▸ **Exercise**:
Rewrite all the records below with "zero-indexed" replaced by "0-based" and nothing else changed. Leave the pictures out of your answer.

▸ **Data for analysis**:
=-=-=-=-=
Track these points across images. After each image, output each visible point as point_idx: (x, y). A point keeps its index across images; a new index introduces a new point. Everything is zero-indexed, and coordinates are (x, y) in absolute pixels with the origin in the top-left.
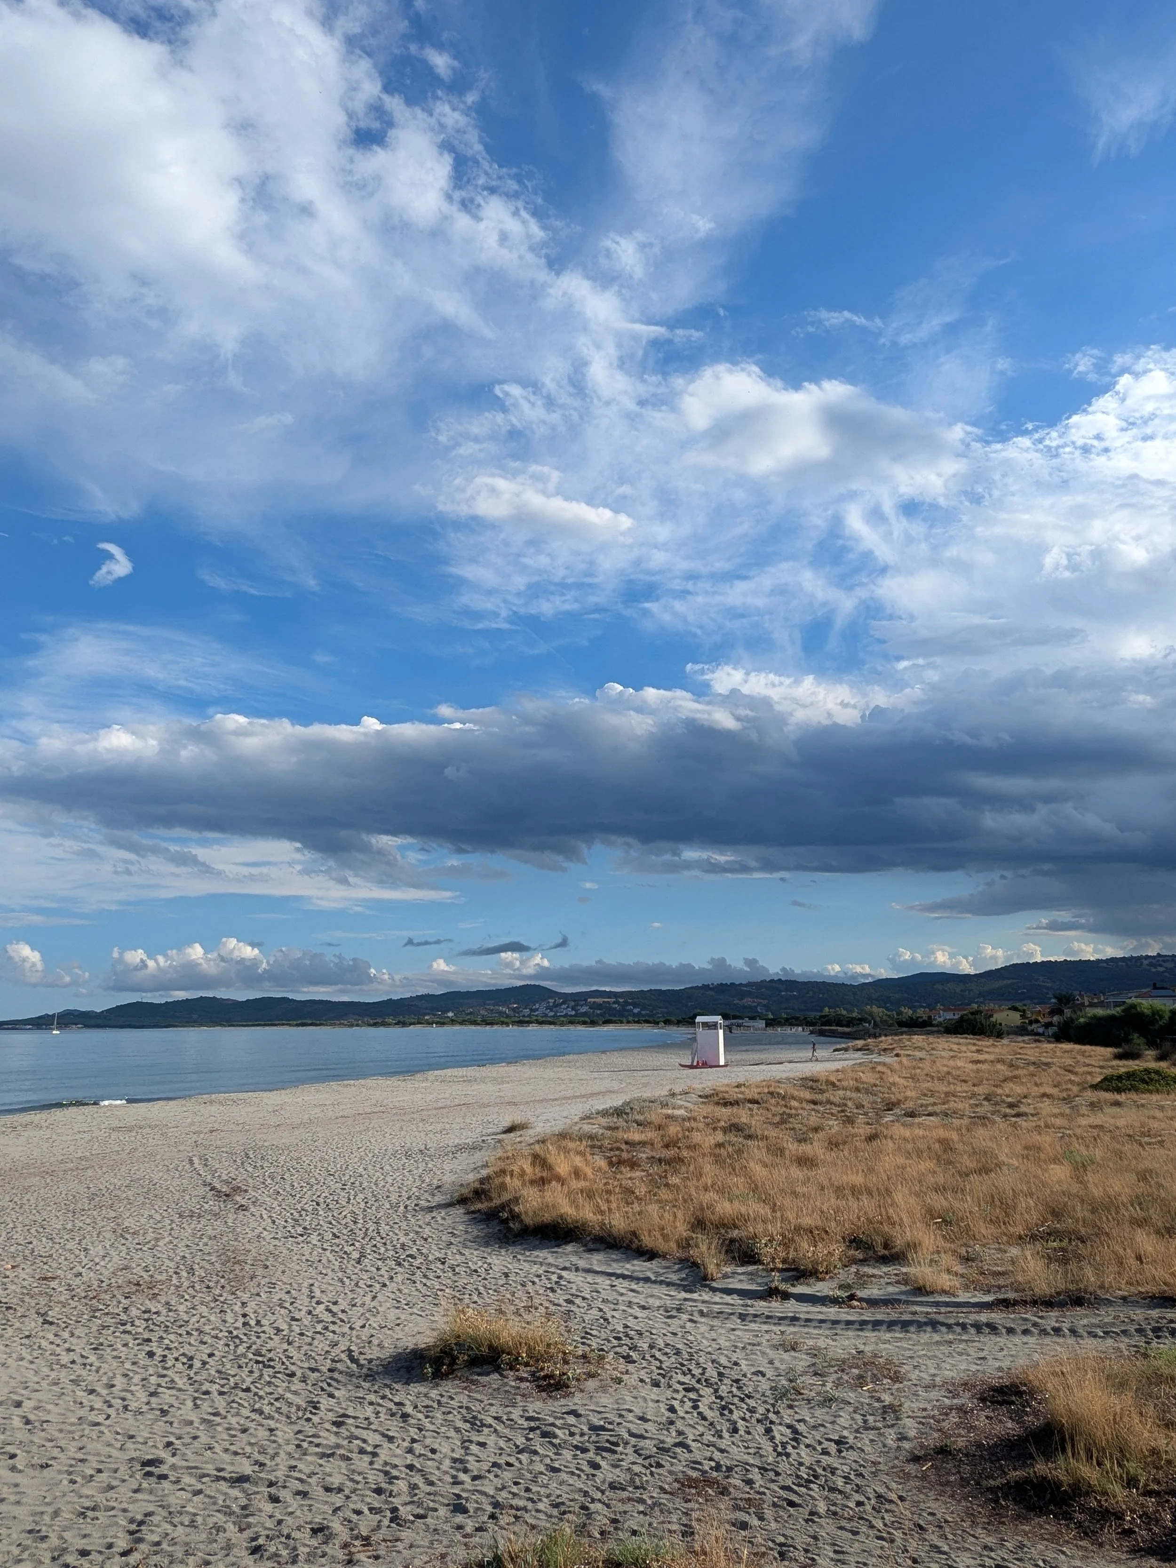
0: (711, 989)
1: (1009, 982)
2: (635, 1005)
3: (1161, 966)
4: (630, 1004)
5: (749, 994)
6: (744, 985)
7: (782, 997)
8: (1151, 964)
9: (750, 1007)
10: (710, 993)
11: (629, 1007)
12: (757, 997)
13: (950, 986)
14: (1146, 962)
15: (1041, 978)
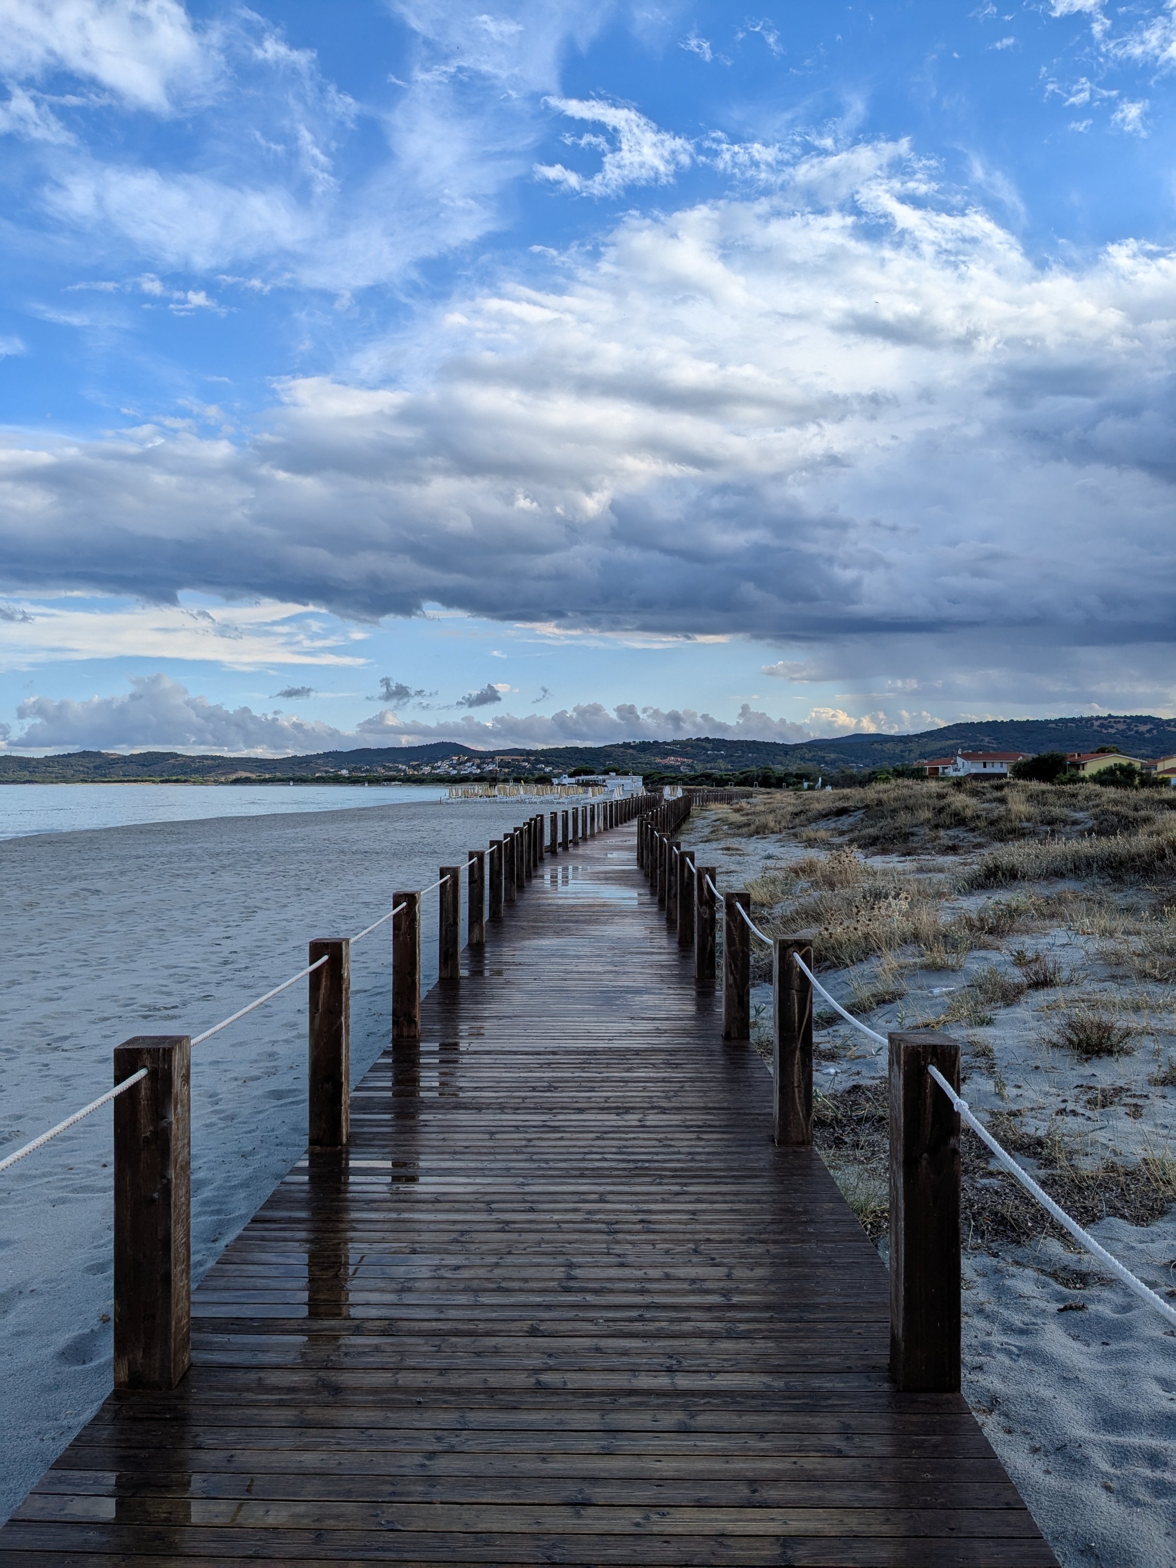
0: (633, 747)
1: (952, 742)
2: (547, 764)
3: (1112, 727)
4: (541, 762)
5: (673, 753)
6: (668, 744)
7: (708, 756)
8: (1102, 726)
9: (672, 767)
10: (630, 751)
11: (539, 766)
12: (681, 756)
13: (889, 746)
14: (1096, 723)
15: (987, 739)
=-=-=-=-=
▸ **Exercise output**:
Track these points across images. After each image, output each visible point as point_idx: (x, y). A point keeps its index across images; a new index introduces a new point. Everything is 0-based, and coordinates are (x, y) in absolute pixels with the origin in the top-left.
0: (711, 989)
1: (1009, 982)
2: (635, 1005)
3: (1161, 966)
4: (630, 1004)
5: (749, 994)
6: (744, 985)
7: (782, 997)
8: (1151, 964)
9: (750, 1007)
10: (710, 993)
11: (629, 1007)
12: (757, 997)
13: (950, 986)
14: (1146, 962)
15: (1041, 978)
0: (633, 747)
1: (952, 742)
2: (547, 764)
3: (1112, 727)
4: (541, 762)
5: (673, 753)
6: (668, 744)
7: (708, 756)
8: (1102, 726)
9: (672, 767)
10: (630, 751)
11: (539, 766)
12: (681, 756)
13: (889, 746)
14: (1096, 723)
15: (987, 739)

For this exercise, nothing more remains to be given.